» Tasks to carry out:
[a] Using the exposure age calculator documentation, decide whether each statement agrees with it. Answer yes or no for each, and quote the words that decide it. (i) Support for exposure age calculations using version 2.3 has been discontinued. (ii) The paper describing the calculation methods was published in 2010. (iii) The version 2.3 update changes the scaling methods.
[b] List every document that the exposure age calculator documentation offers as a PDF.
[c] Extend the exposure age calculator documentation, starting right after its last sentence.
┌─ Text excerpt
Documentation -- 10Be / 26Al exposure age calculator -- version 2.3 Calculators home
Exposure ages
Erosion rates

Note: Support for exposure age calculations using version 2.3 has been discontinued.

This will also be true for erosion rate calculations in the near future.

Version 3 is the current stable version.

The documentation below may or may not be up-to-date and is mostly here for historical purposes.


Paper describing the calculation methods: PDF

This paper was published in Quaternary Geochronology (v.3, p. 174, 2008) and is intended to be the referenceable documentation for exposure ages and erosion rates calculated here. For basic information about the inner workings, goals, assumptions, and limitations of the calculators, read this first.

Update to paper reflecting version 2.2 of the calculator code: The published paper accompanied version 2.1 of the online calculators. The upgrade to version 2.2 means that some information in the published paper is now obsolete. The following document details the changes between version 2.1 and 2.2 and revises the parts of the original paper that are no longer up-to-date.

As of Nov. 1, 2010, this document has been split into two parts:

Overall description of the version 2.2 update: PDF

Table of Be and Al isotope ratio standardizations:PDF

The table of standardizations is likely to change periodically as new standardizations are added.

Update to paper reflecting version 2.2.1 of the constants file: This update affects some constant values listed in the paper and in the version 2.2 update document. The details are in the following document: PDF. Note that some of these have now been made obsolete by the 2.3 upgrade below.

Update to version 2.3: This update is effective August 2016. The changes are as follows. Essentially, these changes correct parameters used in version 2.2 that new data (described in a paper by Borchers and others, 2016 ) show to be incorrect. There are no changes to the overall architecture of version 2; specifically, scaling methods and paleomagnetic field reconstructions are unchanged. A newer version (v3) that makes significant changes to these aspects of the code is under development here.
└─
┌─ Provided records
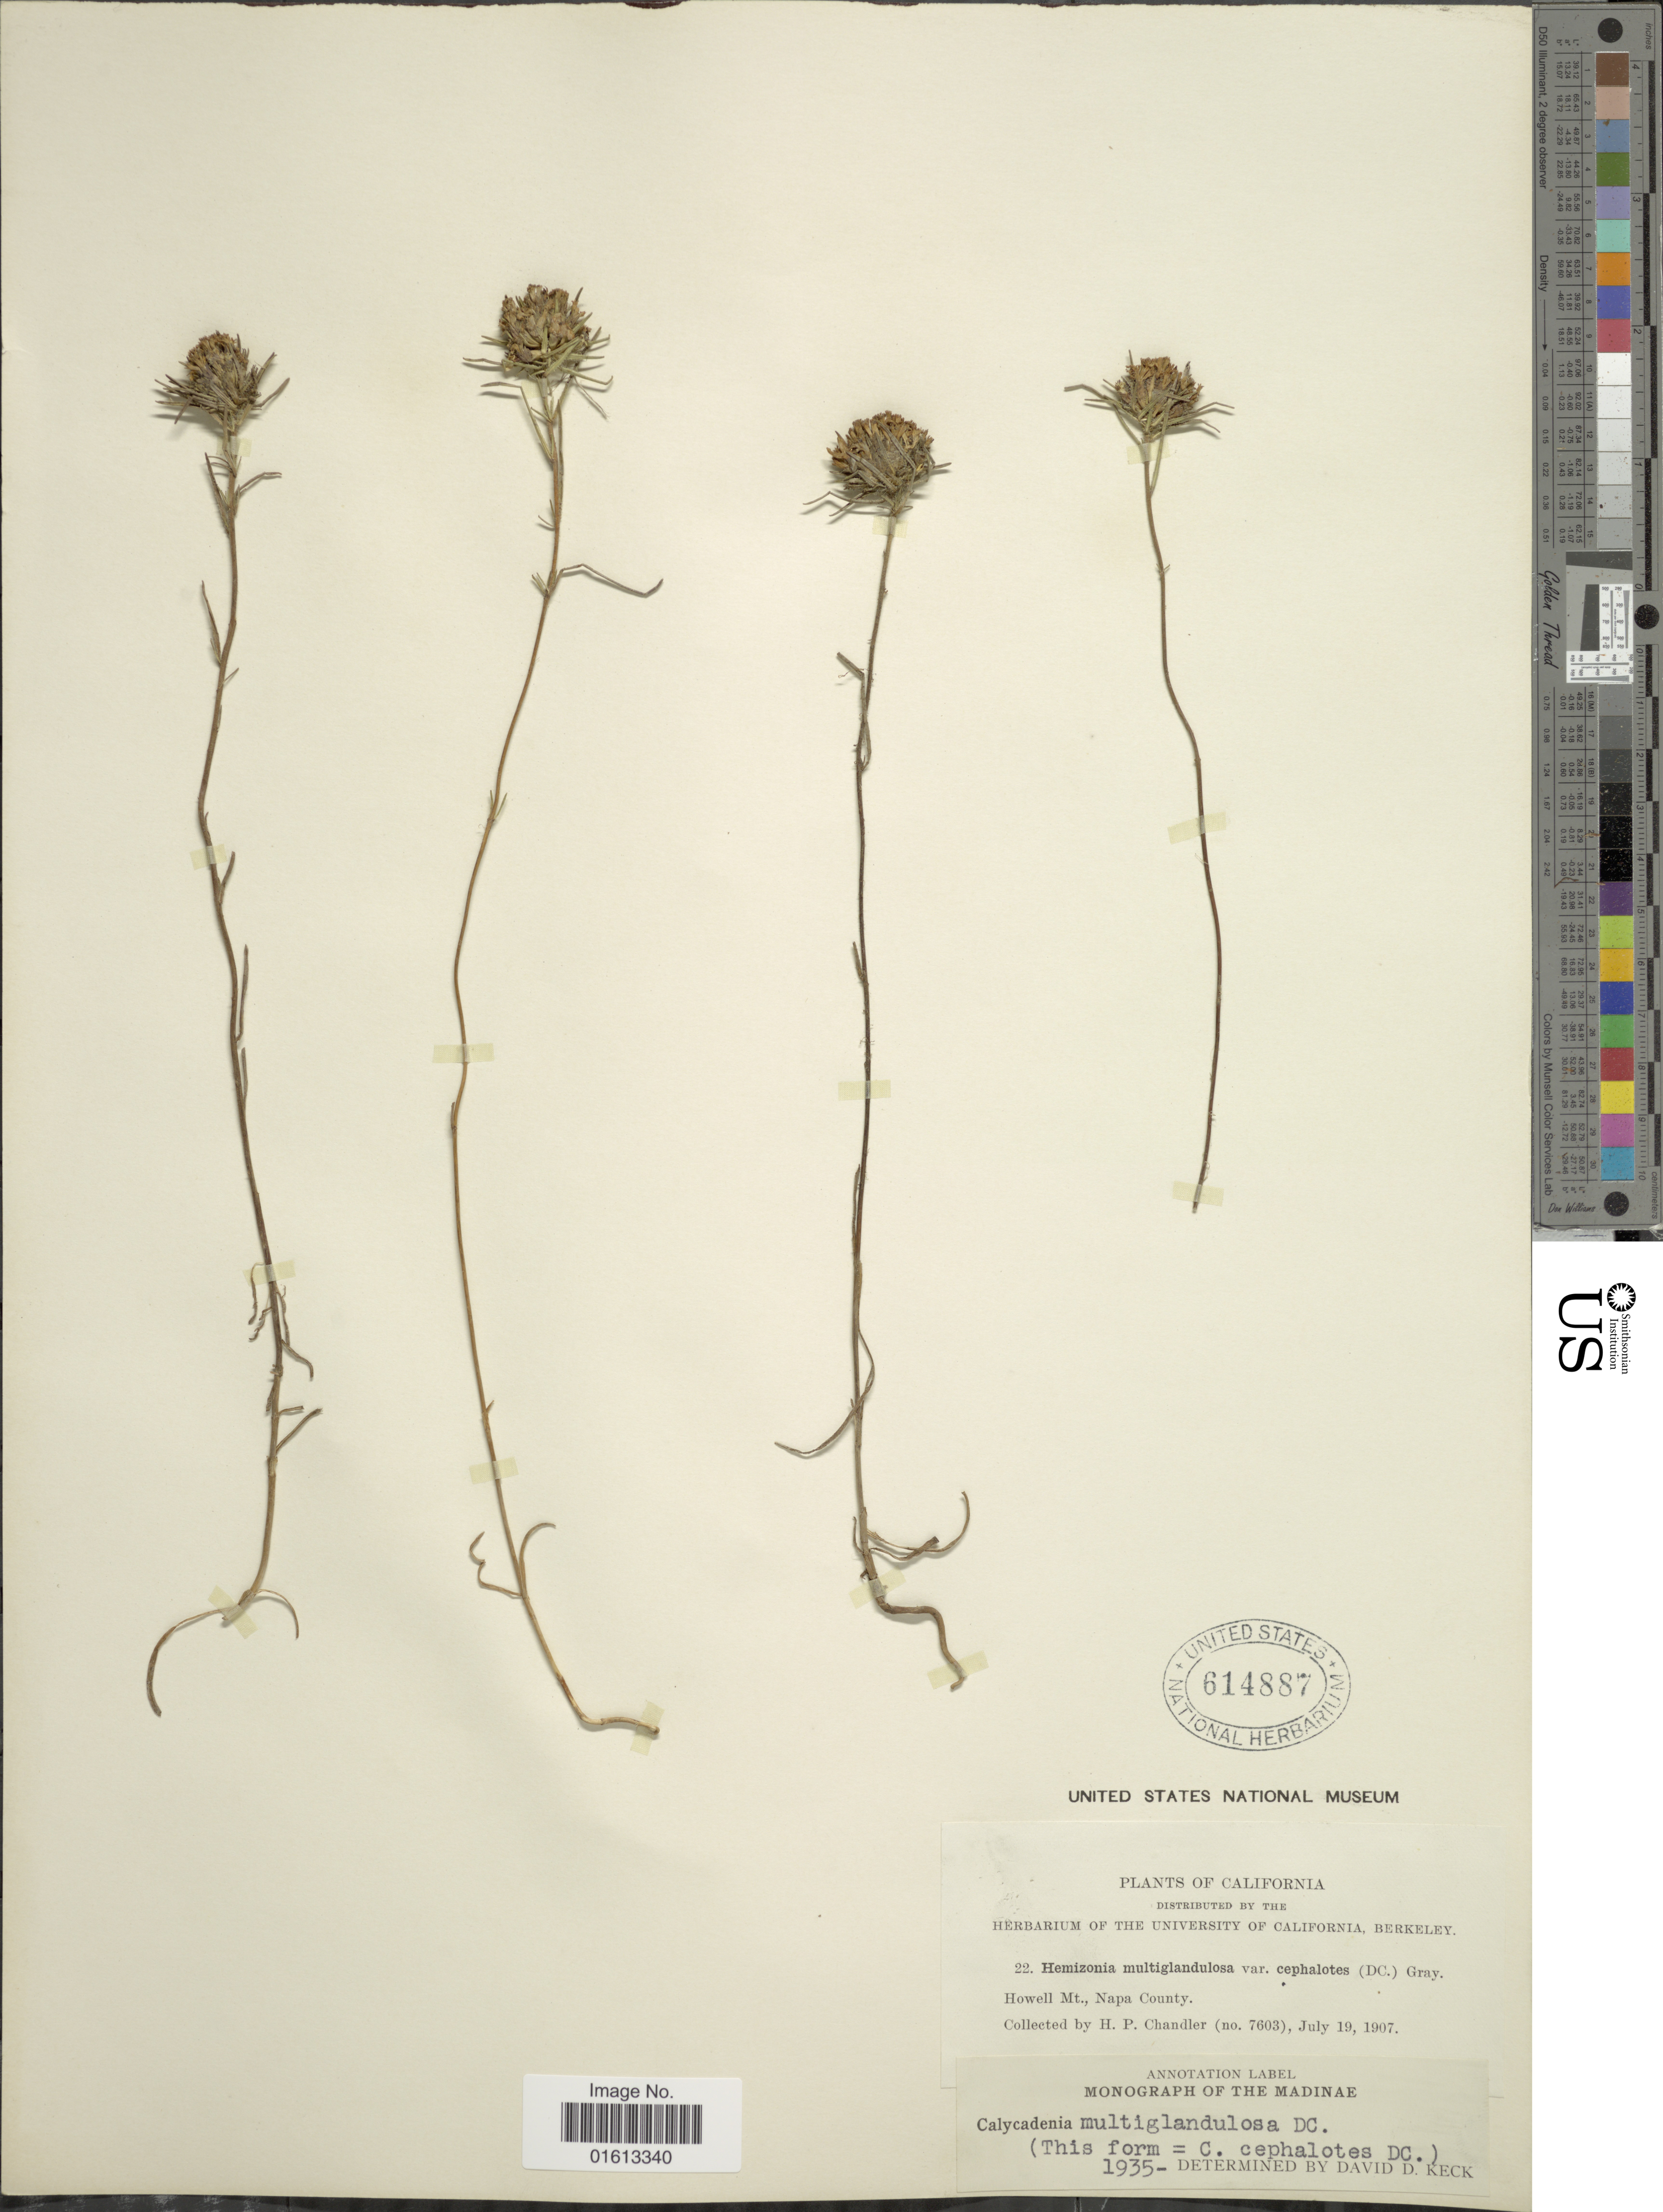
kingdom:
└─
┌─ Provided records
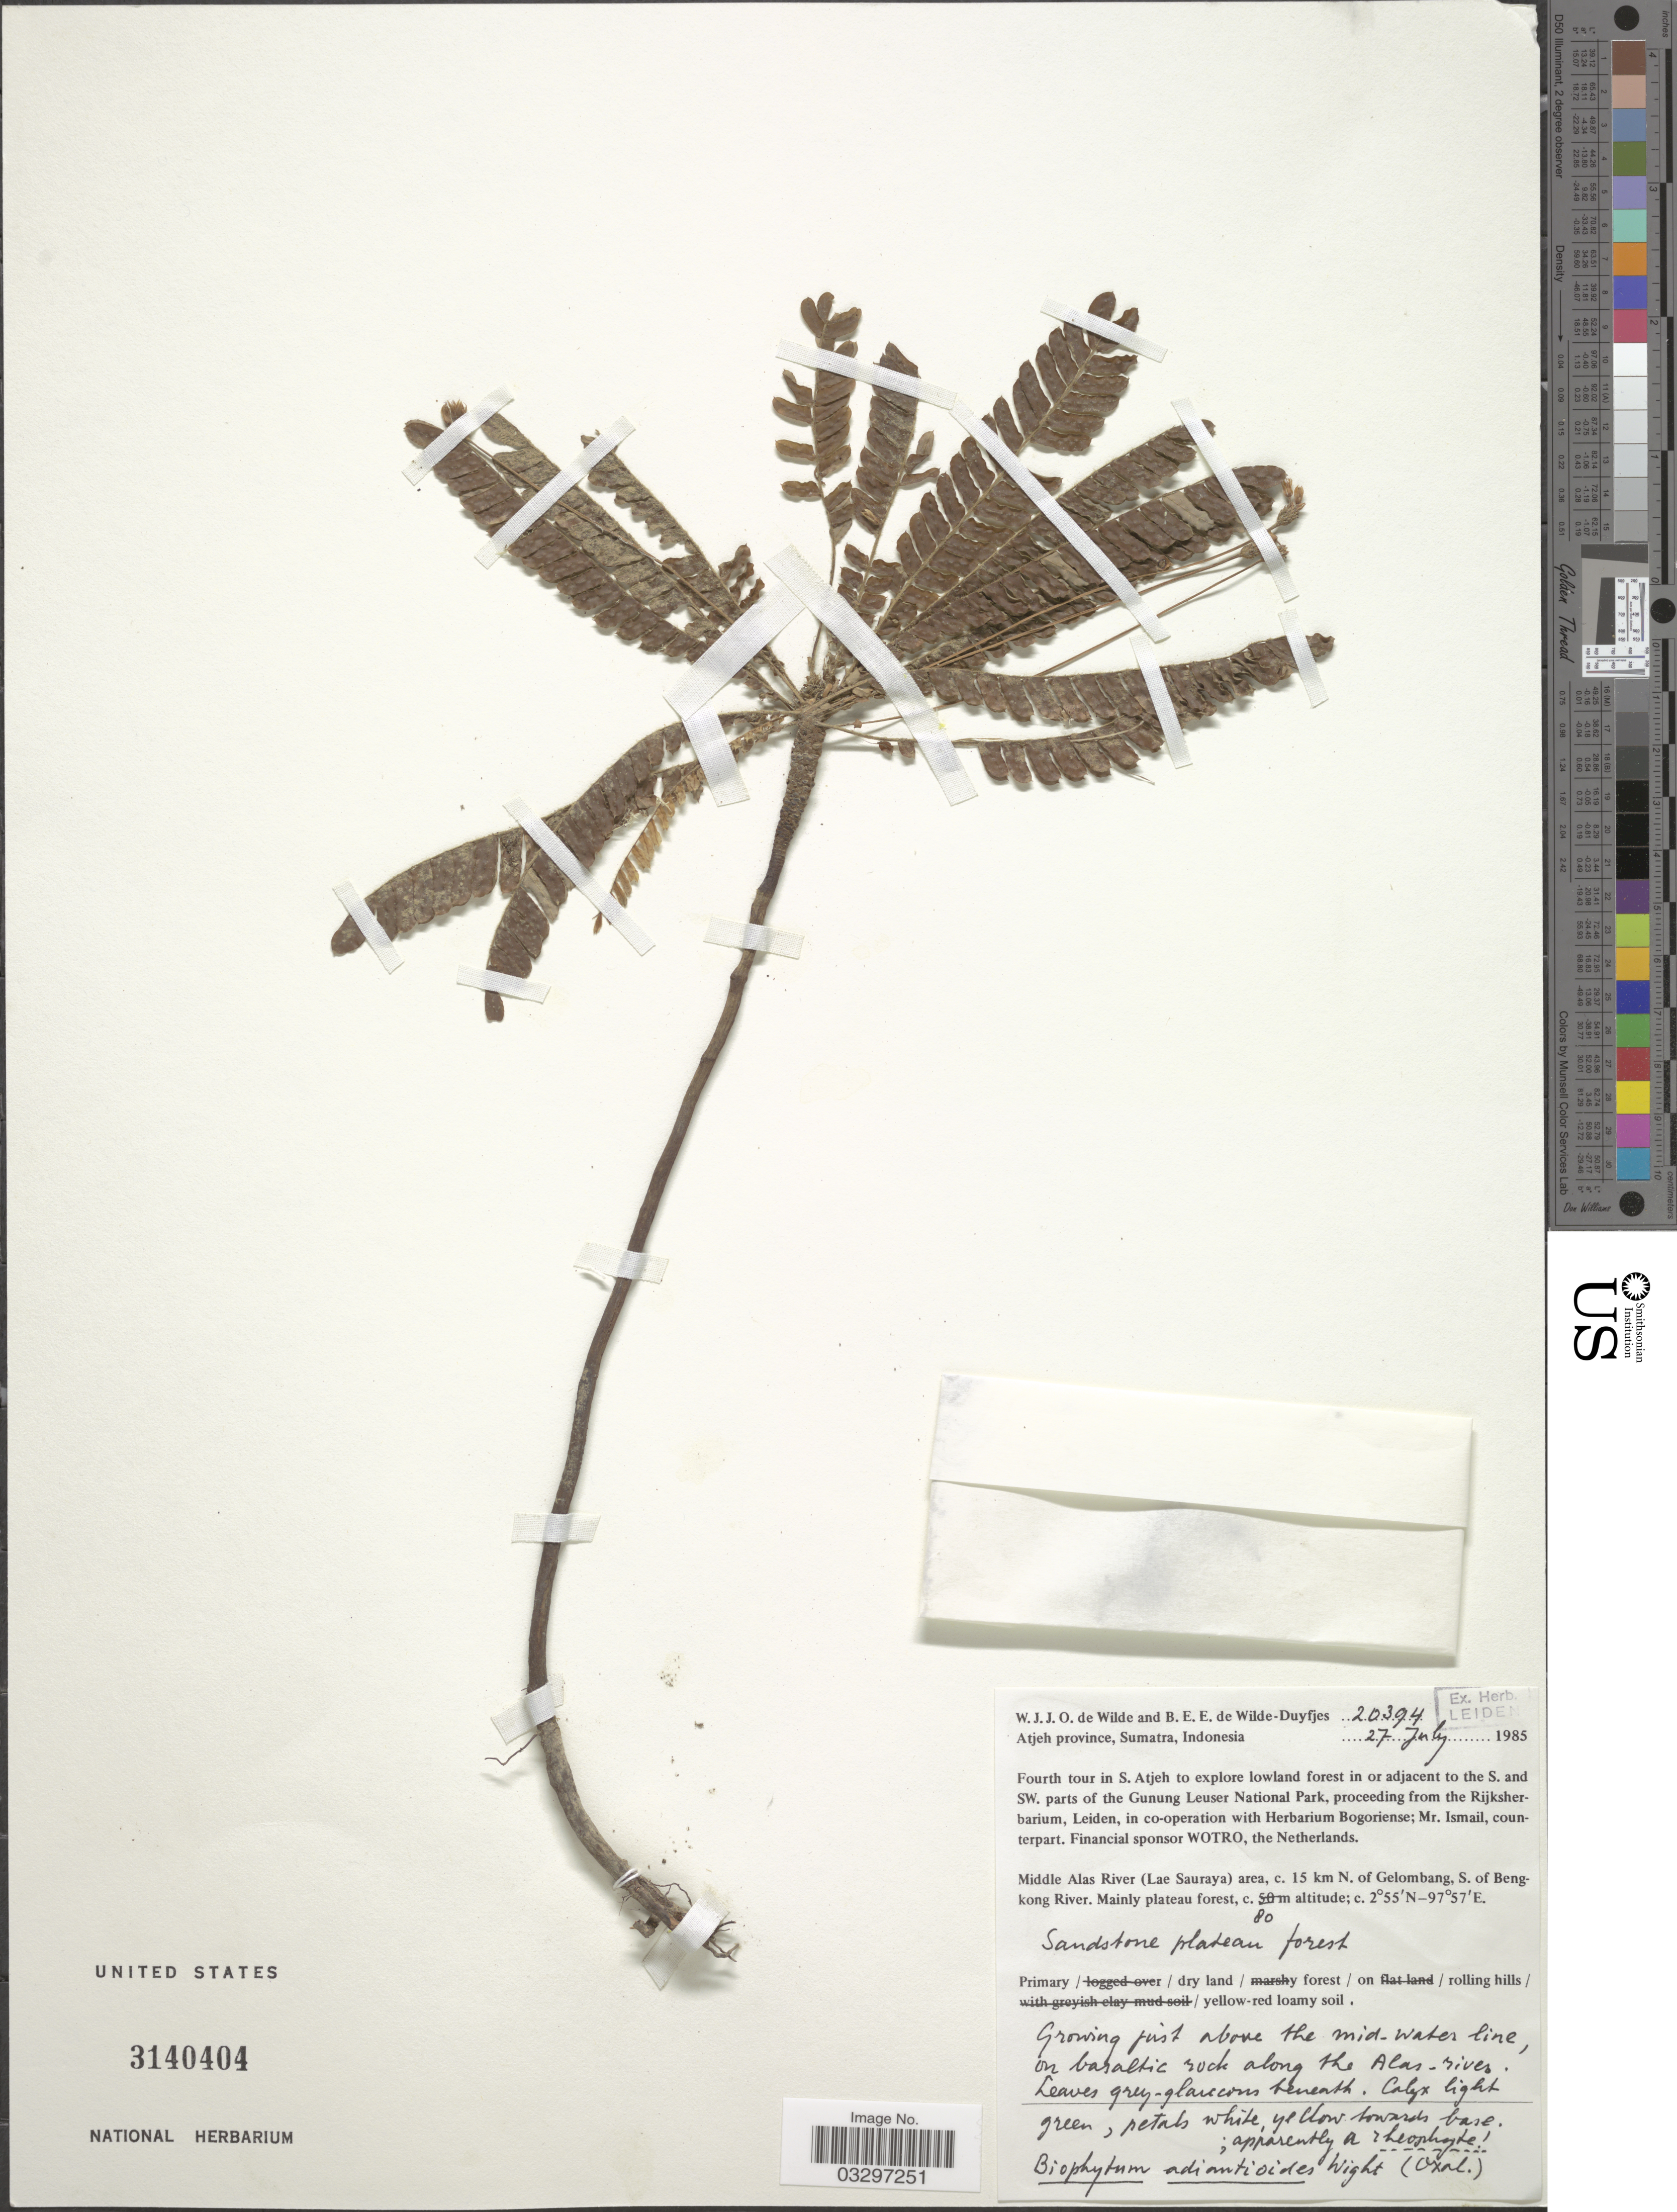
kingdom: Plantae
└─
» Set of answers:
[a]
(i) Yes: "Support for exposure age calculations using version 2.3 has been discontinued."
(ii) No: "This paper was published in Quaternary Geochronology (v.3, p. 174, 2008)"
(iii) No: "scaling methods and paleomagnetic field reconstructions are unchanged."

[b]
1. The paper describing the calculation methods
2. The overall description of the version 2.2 update
3. The table of Be and Al isotope ratio standardizations
4. The document detailing the update reflecting version 2.2.1 of the constants file

[c]
1. Updated muon interaction cross-sections. These are obtained by calibration to the Beacon Heights bedrock core data described in Borchers and others (2016). As has been discussed extensively elsewhere, these predict lower production rates due to muons, by approximately a factor of 2, as were predicted by the cross-section values used in version 2.2 (that were derived from experimental results by Heisinger and others). This change has a minimal effect on exposure-age results, but may have a significant effect on erosion rate results at low elevations and relatively high erosion rates.

2. New default reference production rates for Be-10 and Al-26. These are now derived from the "primary calibration data set" of Borchers and others (2016). Note that the numerical values of the production rates themselves are not the same as in that reference (although they are close), because the codes used here and in that work are slightly different. These reference production rates are approximately 10% lower than the default production rates used in version 2.2 and previous versions, which were derived from a 2008 calibration data set described in the initial reference by Balco and others (2008) linked above. Thus, they have an approximately 10% effect on both exposure age and erosion rate calculations. Note that most recent users of the version 2.2 code for exposure-dating purposes have utilized calibration data sets other than the default. For these users, this change will have a minimal effect. If one uses the same calibration data set to compute exposure ages using versions 2.2 and 2.3, results will be similar.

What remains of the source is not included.